Has Mark Vientos woken up? The .246/.271/.509 slash line in May doesn’t have MLB clearing out a spot on the All-Star roster or under consideration to ditch the current logo and create a new one designed around Swaggy V. Those are extraordinary circumstances that never match what was intended by the New York Mets for Vientos.
The great tease Vientos gave the Mets after a monstrous 2024 season continues to creep into our minds at any sign of promise. Despite some woeful stretches this year, his average never dipped below .222 and it’s comfortably at .241 on the year.
He has notably (and noticeably) become a more complete hitter. A strikeout rate of 20.4% actually has him around league average. His Baseball Savant Page lights up with red for everything but the swing-and-miss stuff his bat can’t seem to shake. If this is what Vientos is, the Mets can live with it.
Let’s now forget who Mark Vientos was always supposed to be
Never a top 100 prospect on any of the major lists, Vientos managed to get lumped in there with Francisco Alvarez, Brett Baty, and Ronny Mauricio due to timing. Often in the 5-10 range within the organization itself, Vientos putting together the best full season of any of them is what keeps us coming back.
The bare minimum of what the Mets want out of him is being met with predictors telling us he has been unlucky at times. Mashing lefties to the tune of .304/.333/.522, Vientos is an early outlier for a Mets team that struggles against southpaws.
With an expected slugging percentage in the 94th percentile, Vientos is well short of being among the top 6% sluggers in Major League Baseball. He also happens to have a batting average expected to be .287 based on the quality of his bat-to-ball results minus the reality of the balls actually falling in.
For some comparison, he was expected to hit .241 in 2024 with a .470 slugging percentage in 2026. A year that appears to be more luck than talent, the exact opposite has happened early on this year.
Ultimately, it’s the statistics and not predictors we care about most. If this is who Vientos is and will be, it’s livable.
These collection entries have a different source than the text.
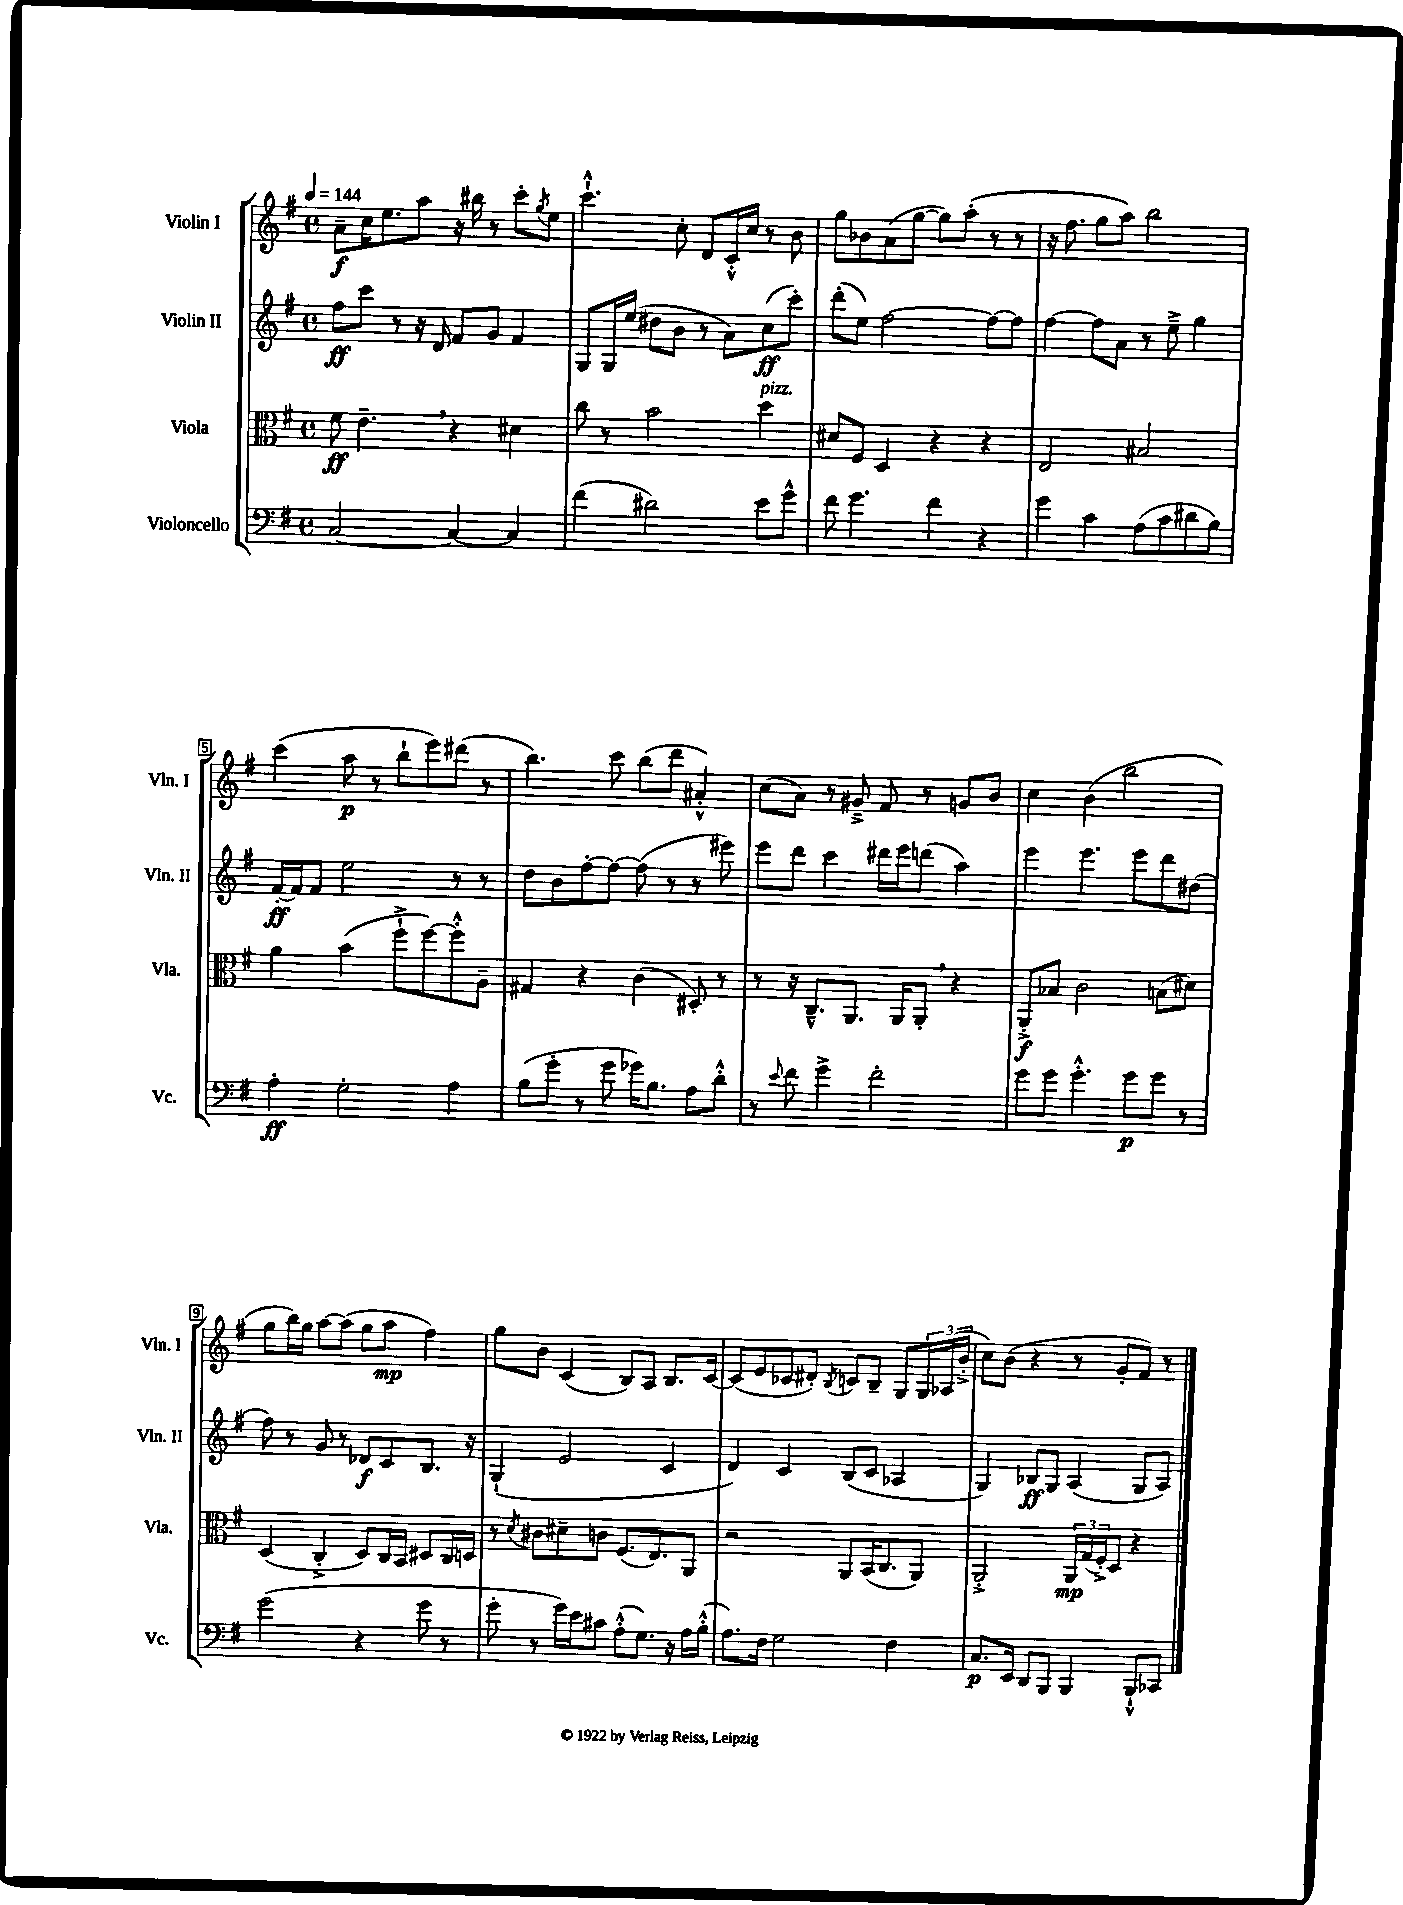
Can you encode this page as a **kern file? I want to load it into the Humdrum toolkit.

**kern	**kern	**kern	**kern
*staff4	*staff3	*staff2	*staff1
*clefF4	*clefC3	*clefG2	*clefG2
*k[f#]	*k[f#]	*k[f#]	*k[f#]
*M4/4	*M4/4	*M4/4	*M4/4
*met(c)	*met(c)	*met(c)	*met(c)
*MM144	*MM144	*MM144	*MM144
[2C/	8f#\	8ff#\L	8a~\L
.	4.e~\	8ccc\J	16cc\K
.	.	.	8.ee\
.	.	8r	.
.	.	16r	8aa\J
.	.	16d/	.
4C/_	4r	8f#/L	16r
.	.	.	16bb#\
.	.	8g/J	8r
4C/]	4d#\	4f#/	8ccc'\L
.	.	.	8qgg/
.	.	.	8ee\J
=	=	=	=
(4f#\	8cc\	8G/L	4.ccc`^^\
.	8r	16G/L	.
.	.	(16ee/JJ	.
2d#\)	2b\	8dd#\L	.
.	.	8b\J	8cc'\
.	.	8r	8d/L
.	.	8a\L)	16c'^^/L
.	.	.	16cc/JJ
8e\L	4dd\	(8cc\	8r
8g^^\J	.	8ccc'\J)	8b\
=	=	=	=
8f#\	8d#/L	(8ddd'\L	8gg\L
4.g\	8F#/J	8ee\J)	8b-\
.	4D/	[2ff#\	(8a\
.	.	.	[8gg\J
4f#\	4r	.	8gg\]L)
.	.	.	(8aa'\J
4r	4r	8ff#\_L	8r
.	.	8ff#\]J	8r
=	=	=	=
4g\	2E/	[4ff#\	16r
.	.	.	8.ff#\
4c\	.	8ff#\]L	8gg\L
.	.	8a\J	8aa\J)
(8A\L	2B#/	8r	2bb\
8c\	.	8ee~^\	.
8d#\	.	4gg\	.
8B\J)	.	.	.
=	=	=	=
4A'\	4a\	[16f#'/LL	(4ccc\
.	.	16f#/]J	.
.	.	8f#/J	.
2G'\	(4b\	2ee\	8aa\
.	.	.	8r
.	8ff#`^\L	.	8bb`\L
.	[8ff#\)	.	8eee\)
4A\	8ff#'^^\]	8r	(8ddd#\J
.	8A~\J	8r	8r
=	=	=	=
(8B\L	4G#/	8dd\L	4.bb\)
8g'\J	.	8b\	.
8r	4r	[8ff#'\	.
8g\	.	8ff#\_J	8ccc\
16g-\LK)	(4c\	(8ff#\]	(8bb\L
8.B\J	.	.	.
.	.	8r	8ddd\J
8A\L	8D#'/)	8r	4a#'^^/)
8d'^^\J	8r	8eee#\)	.
=	=	=	=
8r	8r	8eee\L	(8cc\L
8qqe/	.	.	.
8f#\	16r	8ddd\J	8a\J)
.	8.C~^^/L	.	.
4g^\	.	4ccc\	8r
.	8.AA/J	.	8g#~^/
2f#'\	.	16ddd#\LL	8f#/
.	16AA/LK	16eee\J	.
.	8AA'/J	(8ddd\J	8r
.	4r	4aa\)	8g/L
.	.	.	8b/J
=	=	=	=
8g\L	8AA'^/L	4eee\	4cc\
8g\J	8B-/J	.	.
4.g'^^\	2c\	4.eee\	(4b\
.	.	.	2bb\
8g\L	.	8eee\L	.
8g\J	(8B\L	8ddd\	.
8r	8d#\J)	(8dd#\J	.
=	=	=	=
(2g\	(4D/	8ff#\)	8gg\L
.	.	8r	16bb\L)
.	.	.	16gg\JJ
.	4C'^/	8g/	[8aa\L
.	.	8r	(8aa\]J
4r	8D/L)	8d-/L	8gg\L
.	16C/L	8c/	8aa\J
.	16BB/JJ	.	.
8g\	8D#/L	8.B/J	4ff#\)
8r	16C/L	.	.
.	16D/JJ	16r	.
=	=	=	=
8g'\	8r	(4G`/	8gg\L
.	8qd/	.	.
8r	8c#\L	.	8b\J
16g\LL)	8d#~\	2e/	(4c/
16e\J	.	.	.
8c#\J	8c\J	.	.
(8A'^^\L	(8.F#/L	.	8B/L)
8.G\J)	.	.	8A/J
.	8.E/)	.	.
.	.	4c/	8.B/L
16r	.	.	.
16A\LL	8AA/J	.	.
(16B'^^\JJ	.	.	[16c/Jk
=	=	=	=
8.A\L)	2r	4d/)	(8c/]L
.	.	.	8e/
16F#\Jk	.	.	.
2G\	.	4c/	8c-/
.	.	.	8d#'/J)
.	.	.	8qB/
.	8AA/L	(8B/L	8c/L
.	(16BB/K	8c/J	8B~/J
.	8.C/	.	.
4F#\	.	4A-/	8G/L
.	8AA/J)	.	24G/L
.	.	.	(24A-/
.	.	.	24b'^/JJ
=	=	=	=
8.C/L	2AA'^/	4G/)	8cc\L)
.	.	.	(8b\J
16EE/Jk	.	.	.
8DD/L	.	8B-/L	4r
8BBB/J	.	8G/J	.
4BBB/	24AA/LL	(4A/	8r
.	(24G/	.	.
.	24F#'^/J)	.	.
.	8D/J	.	8g'/L
8BBB`^^/L	4r	8G/L	8f#/J)
8CC-/J	.	8A/J)	8r
==	==	==	==
*-	*-	*-	*-
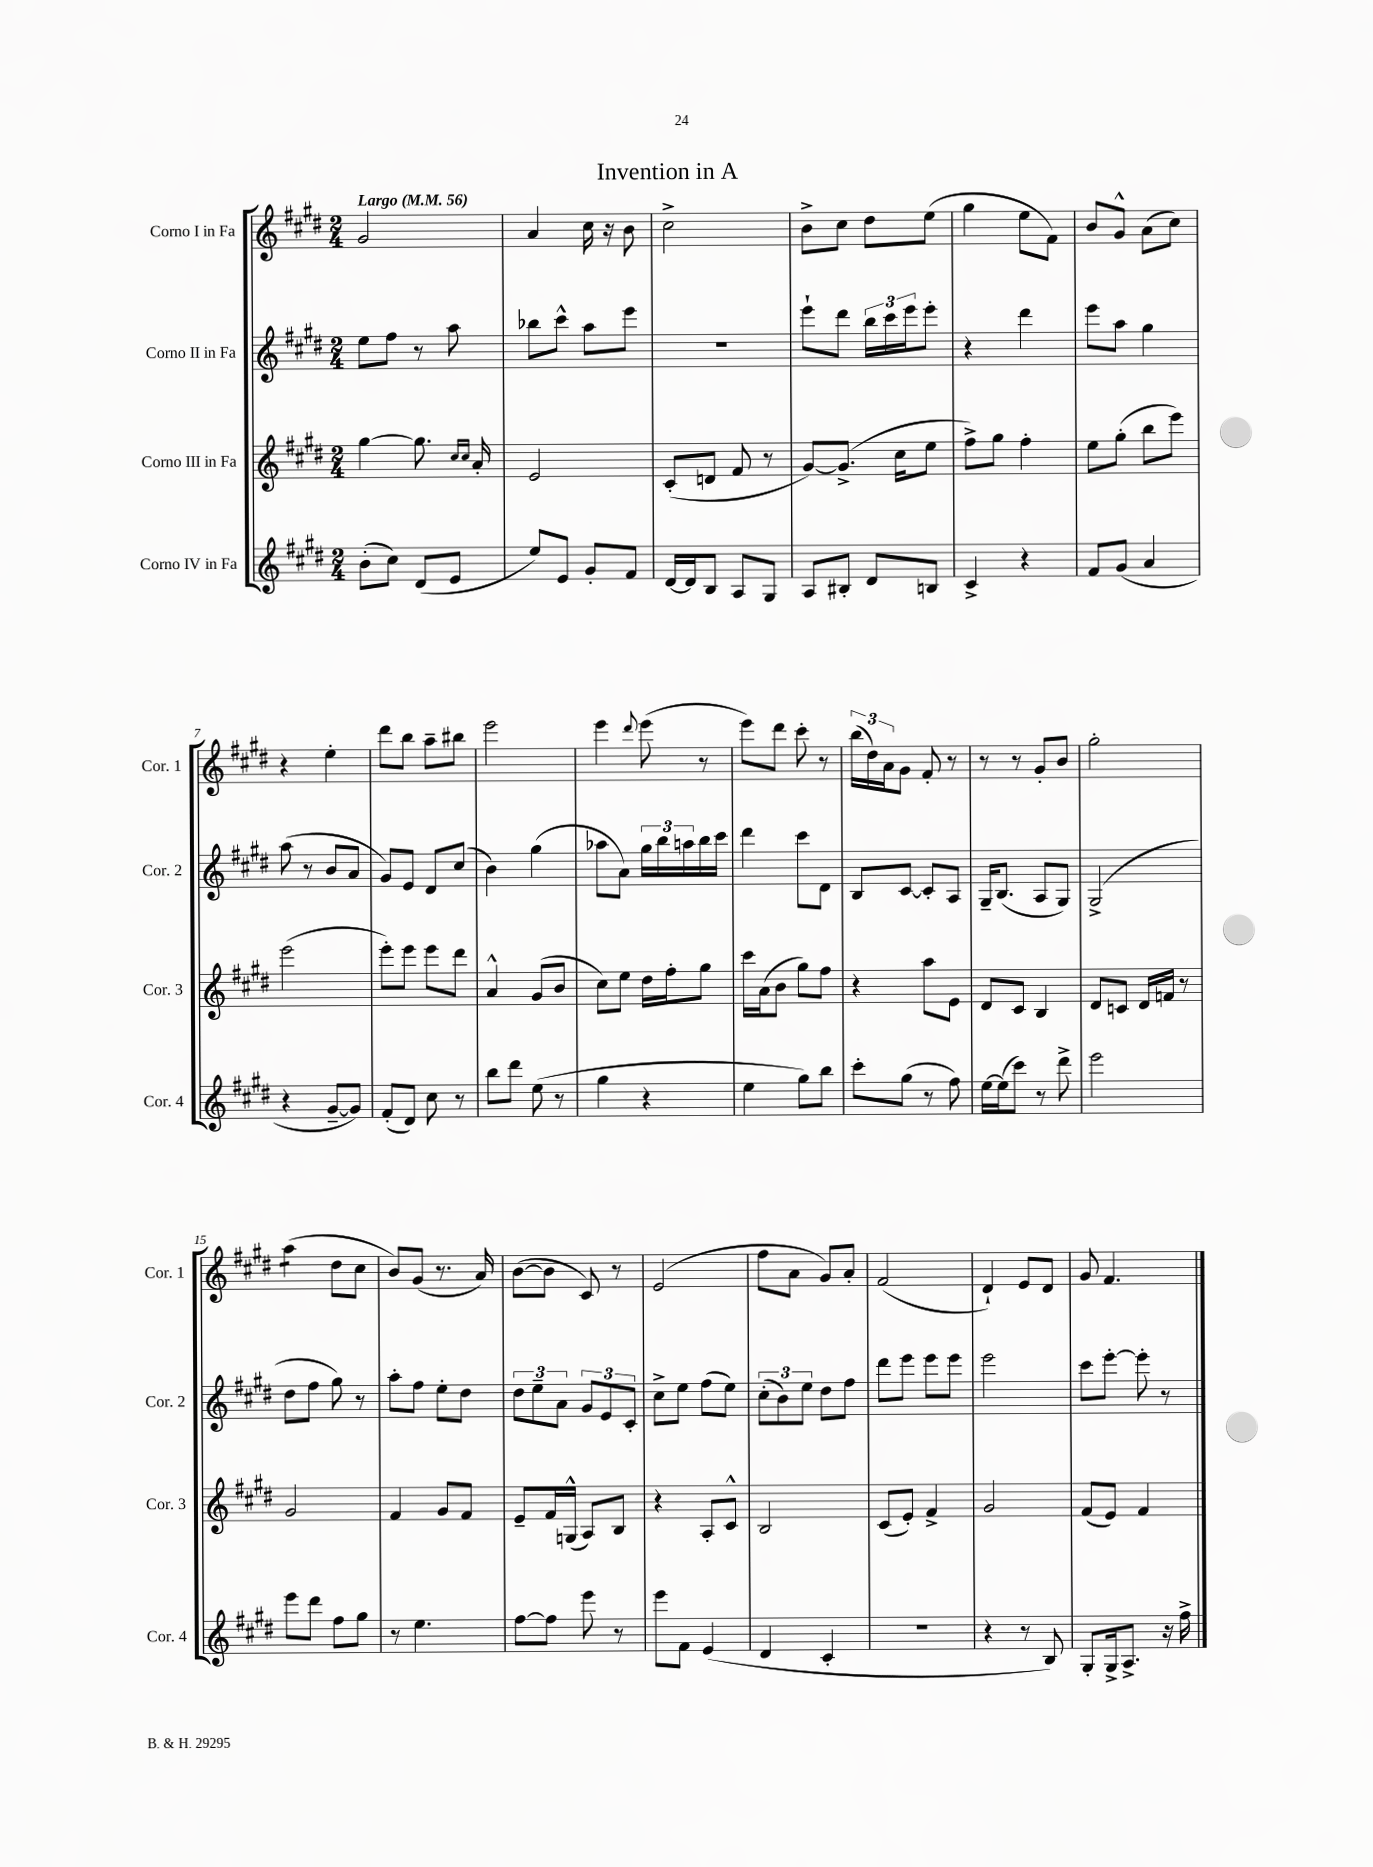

The Mets are batting Vientos in the middle of their order when he probably should be more fifth or sixth on a truly competitive team. Pushed into the cleanup spot at the moment, he has handled himself with a big game in each of the last three series. That trend, a big hit once per series, is more than acceptable. It’s far better than the guy who hits his solo home runs in blowout wins or losses late.
Clutch isn’t the appropriate word to describe the year Vientos is having and the numbers back it up. He’s somewhere in between a question mark and an exclamation point. A three-run home run to make a 4-3 lead more unattainable for the opponent might not feel clutch, but it’s a cousin.
Vientos may never be another Pete Alonso (gasp!). As a number six hitter with power and hitter who can put fear in the hearts of lefty pitchers, he's more than acceptable.